(Records taken from a collection)
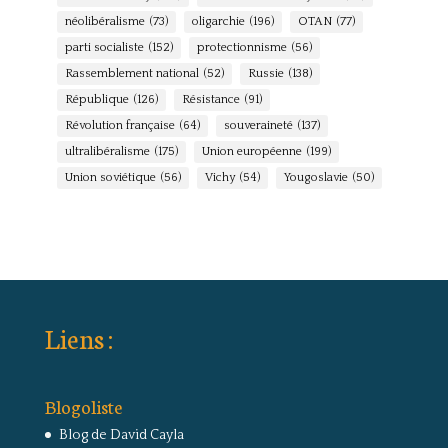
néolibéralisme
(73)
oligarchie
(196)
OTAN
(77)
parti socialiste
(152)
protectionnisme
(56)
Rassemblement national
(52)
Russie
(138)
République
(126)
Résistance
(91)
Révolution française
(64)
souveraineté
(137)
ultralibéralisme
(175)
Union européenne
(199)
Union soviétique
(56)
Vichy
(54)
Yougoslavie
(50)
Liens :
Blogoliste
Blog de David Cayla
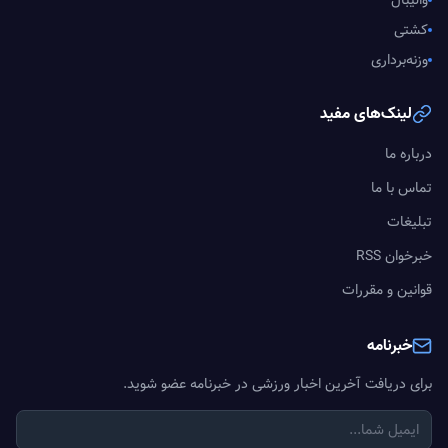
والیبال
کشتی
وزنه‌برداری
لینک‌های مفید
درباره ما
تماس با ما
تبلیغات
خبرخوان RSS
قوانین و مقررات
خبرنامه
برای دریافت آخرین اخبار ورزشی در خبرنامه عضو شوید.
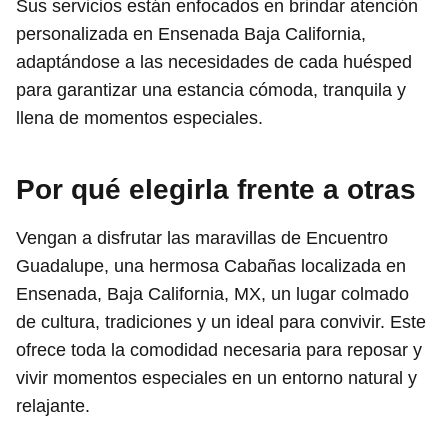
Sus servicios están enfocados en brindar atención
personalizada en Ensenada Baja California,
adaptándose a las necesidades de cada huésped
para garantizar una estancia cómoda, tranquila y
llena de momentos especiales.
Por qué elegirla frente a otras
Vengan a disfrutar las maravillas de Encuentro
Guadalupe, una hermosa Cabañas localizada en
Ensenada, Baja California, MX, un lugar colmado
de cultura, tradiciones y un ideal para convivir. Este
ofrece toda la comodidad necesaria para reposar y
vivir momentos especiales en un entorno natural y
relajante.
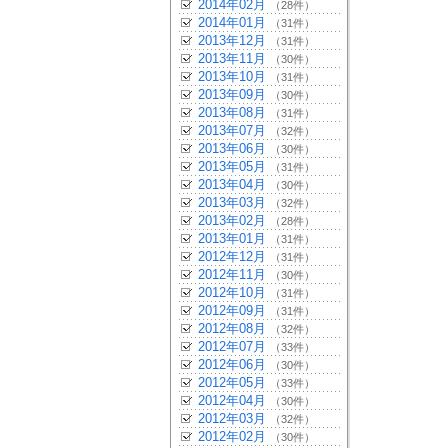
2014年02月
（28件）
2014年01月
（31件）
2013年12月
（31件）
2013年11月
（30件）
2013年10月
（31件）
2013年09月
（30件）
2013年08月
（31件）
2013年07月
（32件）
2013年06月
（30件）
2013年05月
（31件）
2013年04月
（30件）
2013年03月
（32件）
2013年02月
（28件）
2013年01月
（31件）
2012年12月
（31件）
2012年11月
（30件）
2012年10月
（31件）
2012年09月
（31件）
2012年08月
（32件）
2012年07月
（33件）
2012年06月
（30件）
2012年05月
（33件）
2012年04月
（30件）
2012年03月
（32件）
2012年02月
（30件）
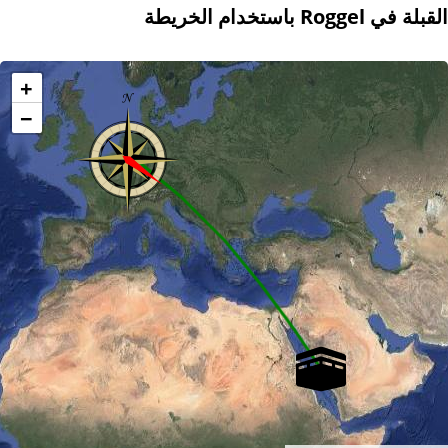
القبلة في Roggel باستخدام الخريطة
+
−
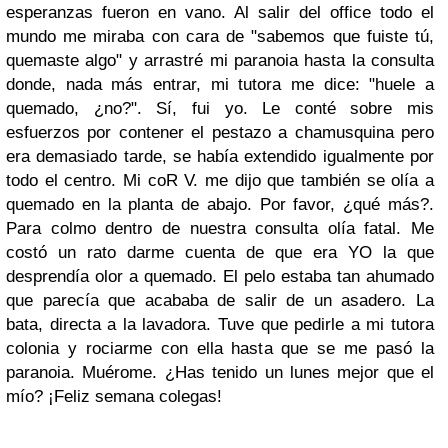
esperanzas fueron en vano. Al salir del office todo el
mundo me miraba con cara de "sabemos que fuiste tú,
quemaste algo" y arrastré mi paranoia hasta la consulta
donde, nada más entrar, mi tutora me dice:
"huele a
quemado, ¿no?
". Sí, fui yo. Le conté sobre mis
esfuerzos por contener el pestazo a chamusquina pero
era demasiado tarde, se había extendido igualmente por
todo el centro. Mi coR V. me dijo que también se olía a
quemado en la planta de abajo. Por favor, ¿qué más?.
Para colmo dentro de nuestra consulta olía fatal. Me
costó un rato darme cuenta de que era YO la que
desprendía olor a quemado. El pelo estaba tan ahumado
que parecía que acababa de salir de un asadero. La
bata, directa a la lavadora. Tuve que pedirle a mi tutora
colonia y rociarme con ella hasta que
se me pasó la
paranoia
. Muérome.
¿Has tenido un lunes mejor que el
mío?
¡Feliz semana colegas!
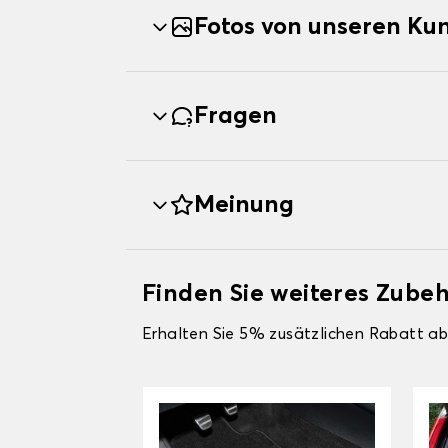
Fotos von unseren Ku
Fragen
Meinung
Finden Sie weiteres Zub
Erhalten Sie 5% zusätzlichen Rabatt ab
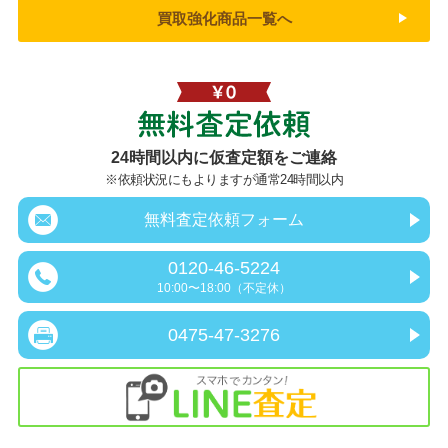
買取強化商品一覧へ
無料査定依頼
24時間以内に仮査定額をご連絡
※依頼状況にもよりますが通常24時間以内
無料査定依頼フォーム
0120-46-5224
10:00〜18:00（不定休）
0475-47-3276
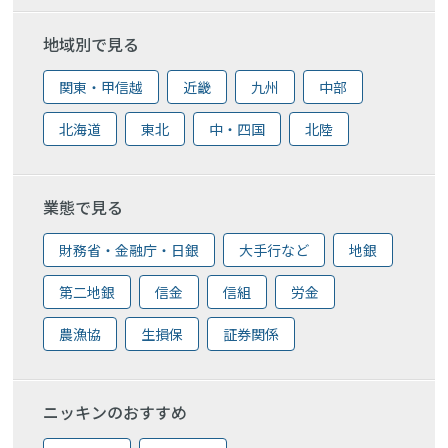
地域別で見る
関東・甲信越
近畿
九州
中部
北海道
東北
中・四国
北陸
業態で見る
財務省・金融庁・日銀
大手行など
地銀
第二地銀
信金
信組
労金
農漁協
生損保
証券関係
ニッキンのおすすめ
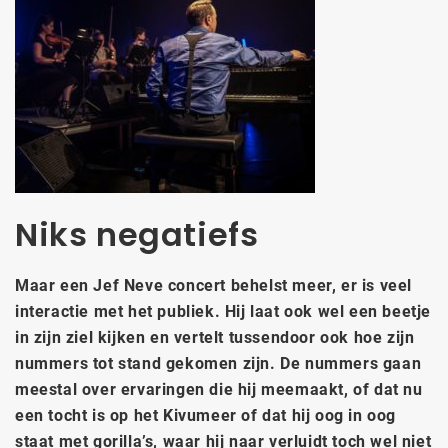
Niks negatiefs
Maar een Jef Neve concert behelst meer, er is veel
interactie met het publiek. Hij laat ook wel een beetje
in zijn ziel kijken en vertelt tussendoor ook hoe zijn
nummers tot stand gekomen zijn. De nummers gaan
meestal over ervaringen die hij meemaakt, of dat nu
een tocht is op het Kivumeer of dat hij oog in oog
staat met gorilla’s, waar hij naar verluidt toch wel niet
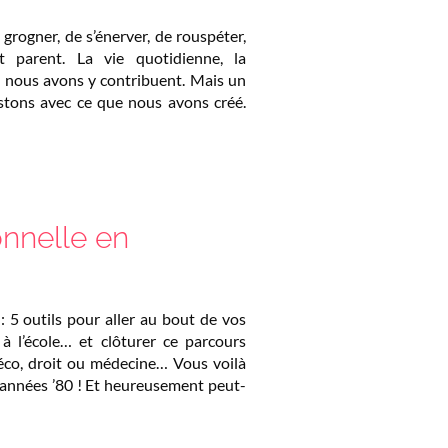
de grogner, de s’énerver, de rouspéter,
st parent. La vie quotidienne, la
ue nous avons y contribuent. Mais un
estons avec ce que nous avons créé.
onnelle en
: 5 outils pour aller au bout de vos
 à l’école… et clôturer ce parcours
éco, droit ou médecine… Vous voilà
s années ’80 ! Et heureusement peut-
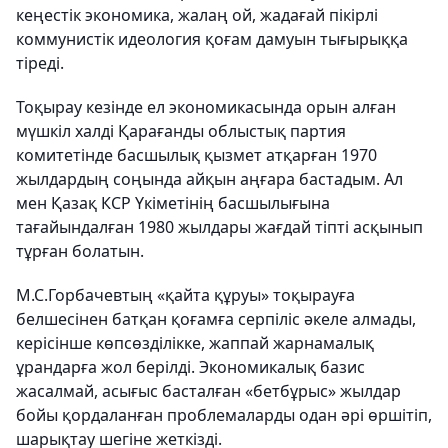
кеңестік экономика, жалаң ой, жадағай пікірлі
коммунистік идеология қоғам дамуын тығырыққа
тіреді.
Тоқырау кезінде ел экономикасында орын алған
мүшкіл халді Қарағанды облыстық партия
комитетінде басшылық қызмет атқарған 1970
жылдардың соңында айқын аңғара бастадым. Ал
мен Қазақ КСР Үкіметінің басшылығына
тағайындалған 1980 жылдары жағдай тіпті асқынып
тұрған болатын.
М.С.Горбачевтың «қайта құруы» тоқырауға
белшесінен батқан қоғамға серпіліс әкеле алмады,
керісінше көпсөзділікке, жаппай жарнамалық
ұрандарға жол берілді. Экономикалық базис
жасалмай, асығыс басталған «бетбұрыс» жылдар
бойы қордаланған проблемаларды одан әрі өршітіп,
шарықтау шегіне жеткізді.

--

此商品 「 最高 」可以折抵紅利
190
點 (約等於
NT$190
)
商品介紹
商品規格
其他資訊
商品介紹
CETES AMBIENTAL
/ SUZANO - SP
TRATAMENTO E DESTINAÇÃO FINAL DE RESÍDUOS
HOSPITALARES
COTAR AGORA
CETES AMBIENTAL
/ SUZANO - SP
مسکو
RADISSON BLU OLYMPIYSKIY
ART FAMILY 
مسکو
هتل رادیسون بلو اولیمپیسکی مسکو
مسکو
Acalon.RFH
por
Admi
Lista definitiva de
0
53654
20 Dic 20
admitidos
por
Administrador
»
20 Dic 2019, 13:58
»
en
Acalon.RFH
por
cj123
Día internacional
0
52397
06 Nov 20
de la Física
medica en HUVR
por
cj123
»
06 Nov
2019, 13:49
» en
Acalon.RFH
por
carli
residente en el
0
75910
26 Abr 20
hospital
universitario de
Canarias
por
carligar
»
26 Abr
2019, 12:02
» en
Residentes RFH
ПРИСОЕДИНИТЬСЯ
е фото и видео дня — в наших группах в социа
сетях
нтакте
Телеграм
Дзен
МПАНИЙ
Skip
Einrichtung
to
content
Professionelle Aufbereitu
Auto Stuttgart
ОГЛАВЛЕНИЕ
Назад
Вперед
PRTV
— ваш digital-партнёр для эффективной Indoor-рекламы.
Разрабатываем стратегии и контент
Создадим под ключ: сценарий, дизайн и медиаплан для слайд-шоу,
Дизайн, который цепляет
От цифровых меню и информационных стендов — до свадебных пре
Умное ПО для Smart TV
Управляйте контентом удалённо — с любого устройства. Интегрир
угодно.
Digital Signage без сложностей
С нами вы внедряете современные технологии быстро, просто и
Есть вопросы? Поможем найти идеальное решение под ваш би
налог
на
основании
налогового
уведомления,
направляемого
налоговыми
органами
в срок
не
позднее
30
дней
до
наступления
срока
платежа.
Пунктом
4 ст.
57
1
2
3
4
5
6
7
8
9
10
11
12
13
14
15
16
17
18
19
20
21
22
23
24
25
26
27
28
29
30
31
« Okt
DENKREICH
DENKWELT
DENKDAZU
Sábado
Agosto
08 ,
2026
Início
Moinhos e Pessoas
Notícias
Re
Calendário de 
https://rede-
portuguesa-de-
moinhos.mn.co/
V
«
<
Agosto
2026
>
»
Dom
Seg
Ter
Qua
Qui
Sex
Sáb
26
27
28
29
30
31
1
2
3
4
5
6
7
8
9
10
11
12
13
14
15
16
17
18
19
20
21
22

==

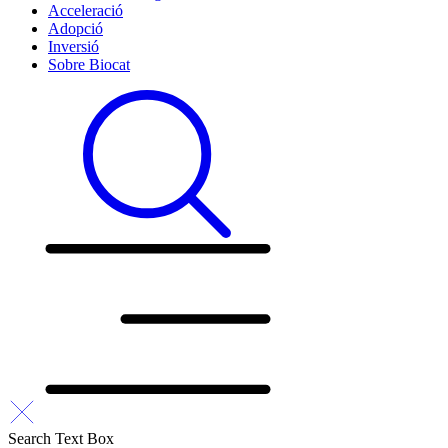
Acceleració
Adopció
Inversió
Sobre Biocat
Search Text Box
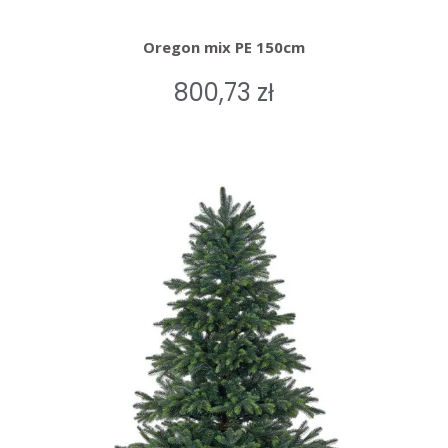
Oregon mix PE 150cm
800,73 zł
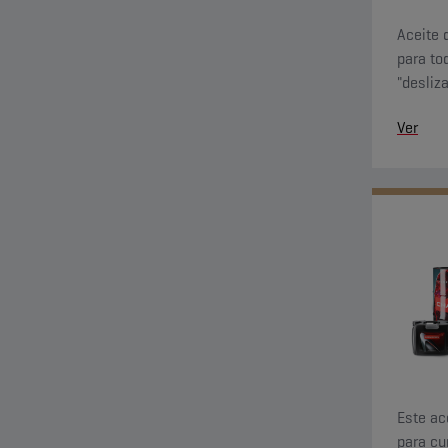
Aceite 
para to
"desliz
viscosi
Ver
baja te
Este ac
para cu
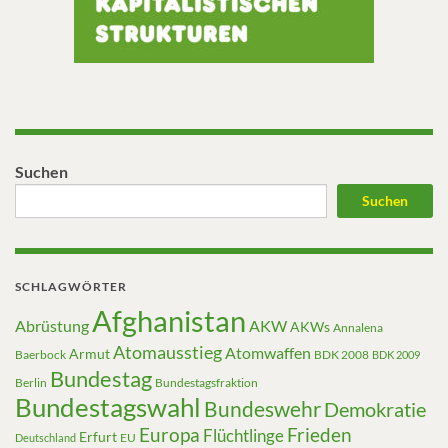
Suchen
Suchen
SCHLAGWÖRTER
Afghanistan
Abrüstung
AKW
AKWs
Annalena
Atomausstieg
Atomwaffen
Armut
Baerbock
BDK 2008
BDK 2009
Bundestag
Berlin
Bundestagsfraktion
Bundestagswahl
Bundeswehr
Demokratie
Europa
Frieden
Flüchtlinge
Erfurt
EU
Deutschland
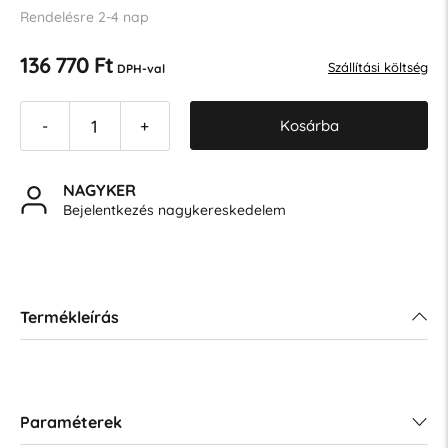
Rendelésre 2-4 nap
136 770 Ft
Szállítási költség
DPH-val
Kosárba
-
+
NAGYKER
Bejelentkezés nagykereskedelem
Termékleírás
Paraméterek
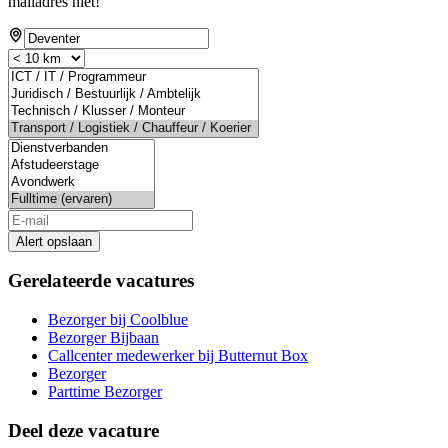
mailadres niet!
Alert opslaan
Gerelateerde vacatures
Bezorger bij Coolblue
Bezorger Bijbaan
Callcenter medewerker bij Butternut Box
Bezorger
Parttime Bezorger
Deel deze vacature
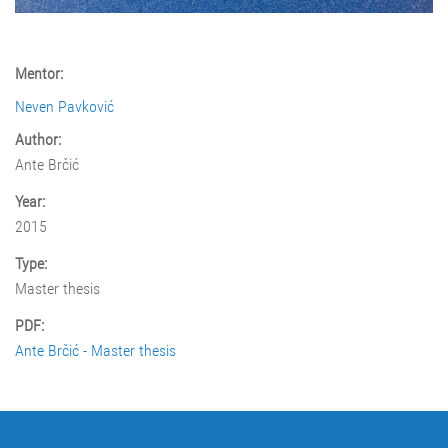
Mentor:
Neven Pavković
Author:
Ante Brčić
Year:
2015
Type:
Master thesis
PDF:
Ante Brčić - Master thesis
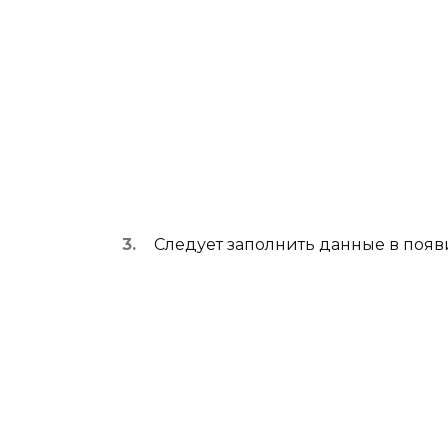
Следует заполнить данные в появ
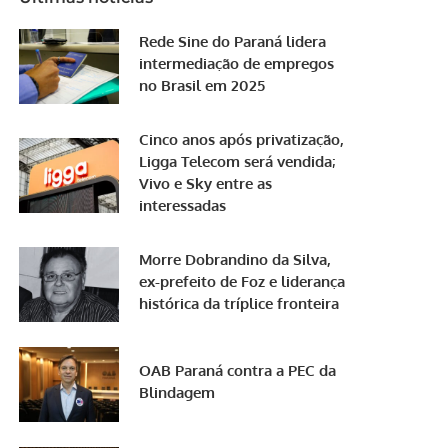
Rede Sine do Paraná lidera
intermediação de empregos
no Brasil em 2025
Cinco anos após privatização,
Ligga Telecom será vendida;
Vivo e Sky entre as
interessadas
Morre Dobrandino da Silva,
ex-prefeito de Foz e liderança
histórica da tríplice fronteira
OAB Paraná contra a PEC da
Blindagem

> **Task objective**
Format the listing from the line with "néolibéralisme" to the line with "برای دریافت آخرین", both included, as a JSON list of strings with one string per line. Omit blank lines and leave the pictures out.

> **Exercise output**
[
  "néolibéralisme",
  "(73)",
  "oligarchie",
  "(196)",
  "OTAN",
  "(77)",
  "parti socialiste",
  "(152)",
  "protectionnisme",
  "(56)",
  "Rassemblement national",
  "(52)",
  "Russie",
  "(138)",
  "République",
  "(126)",
  "Résistance",
  "(91)",
  "Révolution française",
  "(64)",
  "souveraineté",
  "(137)",
  "ultralibéralisme",
  "(175)",
  "Union européenne",
  "(199)",
  "Union soviétique",
  "(56)",
  "Vichy",
  "(54)",
  "Yougoslavie",
  "(50)",
  "Liens :",
  "Blogoliste",
  "Blog de David Cayla",
  "والیبال",
  "کشتی",
  "وزنه‌برداری",
  "لینک‌های مفید",
  "درباره ما",
  "تماس با ما",
  "تبلیغات",
  "خبرخوان RSS",
  "قوانین و مقررات",
  "خبرنامه",
  "برای دریافت آخرین اخبار ورزشی در خبرنامه عضو شوید."
]